## Work order:
Only the images get left out; everything else in the records is to be transcribed exactly.

## Given records:
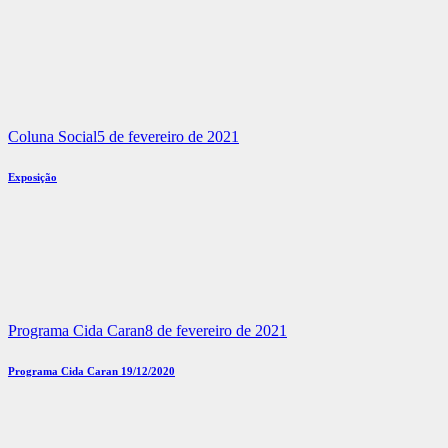
Coluna Social
5 de fevereiro de 2021
Exposição
Programa Cida Caran
8 de fevereiro de 2021
Programa Cida Caran 19/12/2020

## Solved problem:
Coluna Social
5 de fevereiro de 2021
Exposição
Programa Cida Caran
8 de fevereiro de 2021
Programa Cida Caran 19/12/2020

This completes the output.